Едва она произнесла, почти выкрикнула эти слова, как раздался резкий звонок в передней.
— С нами крестная сила! — простонала Екатерина Ивановна.
— Кто там? — очнулась Лукерья.
В это мгновение часы на башне Сен-Жермен... виноват, обмолвился, — часы за перегородкой стали бить, с хрипом и задержками, и отсчитали ровно двенадцать.
— Так и доложи барыне — то есть, обеим барыням, и почтеннейшей Екатерине Ивановне, и прелестнейшей Ирине Яковлевне, что господин, передай карточку, желает им представиться!
Лукерья с растерянным видом появилась в гостиной, Ирен быстро выхватила карточку из ее руки.

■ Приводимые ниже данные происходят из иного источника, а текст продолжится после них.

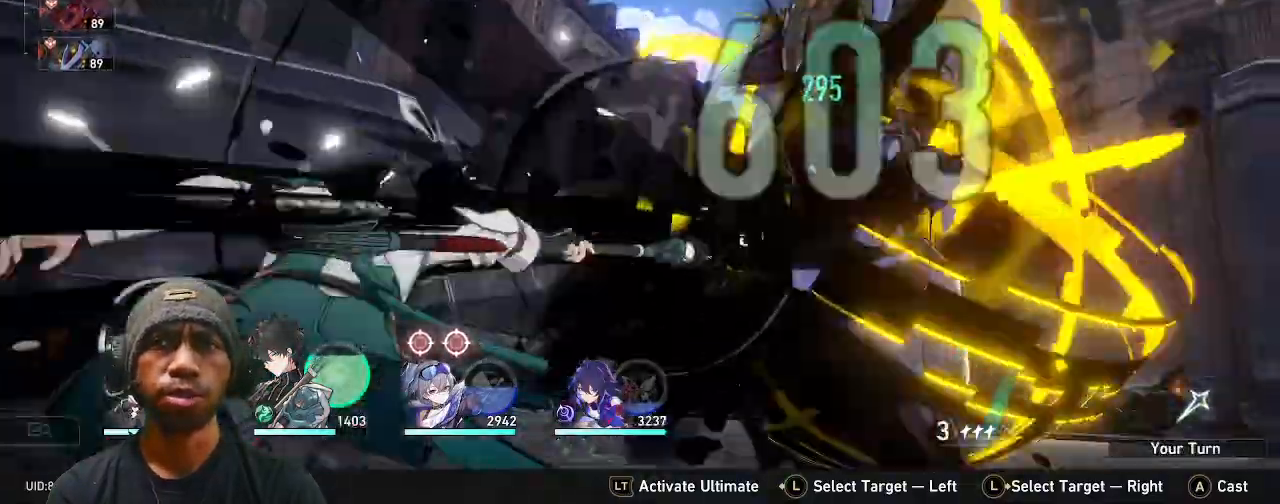
{"dt_ms": 500, "buttons": ["R2"], "left_stick": "center", "right_stick": "center", "events": []}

Это был довольно крупный кусок черной бумаги, с ободранными, будто крысами огрызенными краями, и на нем четко написано огненно-красными чернилами:
Агел-Шип Тайный советник и явный покровитель— Странно! — пожала плечами Ирен и сказала: — Проси!
Тревожное чувство не то легкой робости, не то чего-то гораздо худшего взволновало красавицу.
В комнату вошел солидный господин не первой молодости, но еще очень бодрой и даже красивой наружности, настолько представительной, что даже его ничуть не портила блестящая лысина во всю голову. Ирен заметила, что гость слегка прихрамывает на одну ногу. Одет ночной, правильнее полуночный, визитер был безукоризненно, весь в черном. Крупный бриллиант сверкал у него в галстуке.